Plan your Intake Runner

To ensure optimal performance and cost-effectiveness, it’s a good practice to plan your STACKIT Intake configuration in advance. The key to this planning is understanding your data stream’s characteristics.

Before creating an Intake Runner, you need to analyze your data stream’s patterns and requirements:

  • Data Volume Analysis: Estimate the volume of data you expect to ingest. Intake Runner capacity is defined by two key metrics: maximum number of messages per hour and maximum message size in KiB. Be sure to consider your peak ingestion rates and message sizes, not just the average.
  • Ingestion Patterns: Consider whether your ingestion workload is steady or spiky.
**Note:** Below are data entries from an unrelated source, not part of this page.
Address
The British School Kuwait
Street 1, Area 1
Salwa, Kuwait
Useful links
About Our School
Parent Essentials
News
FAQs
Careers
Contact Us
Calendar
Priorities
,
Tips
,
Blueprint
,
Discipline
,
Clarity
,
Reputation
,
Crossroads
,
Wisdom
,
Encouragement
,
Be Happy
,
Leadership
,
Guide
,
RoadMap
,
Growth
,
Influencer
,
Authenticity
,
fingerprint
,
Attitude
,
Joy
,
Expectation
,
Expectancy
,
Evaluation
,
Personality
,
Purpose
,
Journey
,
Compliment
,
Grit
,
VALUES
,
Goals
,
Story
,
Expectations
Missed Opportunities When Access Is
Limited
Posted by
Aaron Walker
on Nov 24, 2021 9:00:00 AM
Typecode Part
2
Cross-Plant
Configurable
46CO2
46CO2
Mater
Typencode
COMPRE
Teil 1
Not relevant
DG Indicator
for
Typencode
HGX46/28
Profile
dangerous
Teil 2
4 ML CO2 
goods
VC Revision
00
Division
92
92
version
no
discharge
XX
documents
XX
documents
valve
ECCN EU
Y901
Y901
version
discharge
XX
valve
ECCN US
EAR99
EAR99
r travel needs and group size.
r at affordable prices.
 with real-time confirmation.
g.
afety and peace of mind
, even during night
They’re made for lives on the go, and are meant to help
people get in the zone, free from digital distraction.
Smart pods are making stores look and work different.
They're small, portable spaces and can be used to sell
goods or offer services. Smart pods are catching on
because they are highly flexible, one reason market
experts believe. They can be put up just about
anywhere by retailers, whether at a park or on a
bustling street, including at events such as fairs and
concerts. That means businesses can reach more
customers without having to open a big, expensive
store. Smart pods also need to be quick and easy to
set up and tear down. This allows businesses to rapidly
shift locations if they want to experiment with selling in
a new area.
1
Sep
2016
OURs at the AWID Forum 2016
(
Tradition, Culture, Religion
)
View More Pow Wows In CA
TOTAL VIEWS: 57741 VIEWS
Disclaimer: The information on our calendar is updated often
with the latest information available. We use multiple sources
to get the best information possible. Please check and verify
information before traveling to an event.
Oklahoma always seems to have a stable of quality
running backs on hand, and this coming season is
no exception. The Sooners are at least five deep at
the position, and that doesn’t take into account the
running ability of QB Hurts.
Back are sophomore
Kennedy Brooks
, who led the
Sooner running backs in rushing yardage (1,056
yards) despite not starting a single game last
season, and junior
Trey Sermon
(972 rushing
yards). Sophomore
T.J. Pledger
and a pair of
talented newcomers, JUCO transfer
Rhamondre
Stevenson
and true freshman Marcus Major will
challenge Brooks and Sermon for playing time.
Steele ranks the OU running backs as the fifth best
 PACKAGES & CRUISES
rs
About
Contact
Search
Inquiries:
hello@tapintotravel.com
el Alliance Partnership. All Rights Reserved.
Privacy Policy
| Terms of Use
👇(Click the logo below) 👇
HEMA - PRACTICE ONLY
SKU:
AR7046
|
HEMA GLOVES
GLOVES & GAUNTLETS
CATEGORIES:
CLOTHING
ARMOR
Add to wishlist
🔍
The Intake Runner’s buffering capability can handle temporary spikes and downstream outages for up to 24 hours, but your defined capacity should be sufficient to process the sustained workload.
  • Start with a Realistic Capacity: Begin with a capacity that accommodates your expected peak hourly throughput. You can monitor the system and increase the capacity if necessary. Note that you cannot reduce the capacity at the moment. Instead, consider deleting and recreating the Intake Runner and its Intakes, pointing them to the existing tables.
  • Leverage Buffering: If you don’t expect downstream interruptions as long as 24 hours and can live with variations in the time it takes for messages to become visible in Dremio beyond 5 minutes, the buffering can also help you to absorb spikes in message volume beyond the specified hourly maximum throughput. An Intake Runner will only block messages if the preallocated buffer storage is full.
  • Partitioning: Use partitioning in your Intake to optimize data processing and query performance in Dremio. Choosing a date or any other courser-grained time field as a partition field is a good idea. This will permit you to perform Iceberg table compaction for improved Dremio query performance on older partitions while Intake is still writing to the current partition. Using automatic ingestion time-based partitioning with the automatically added timestamp column __intake_ts also is a simple way to add time-based partitioning.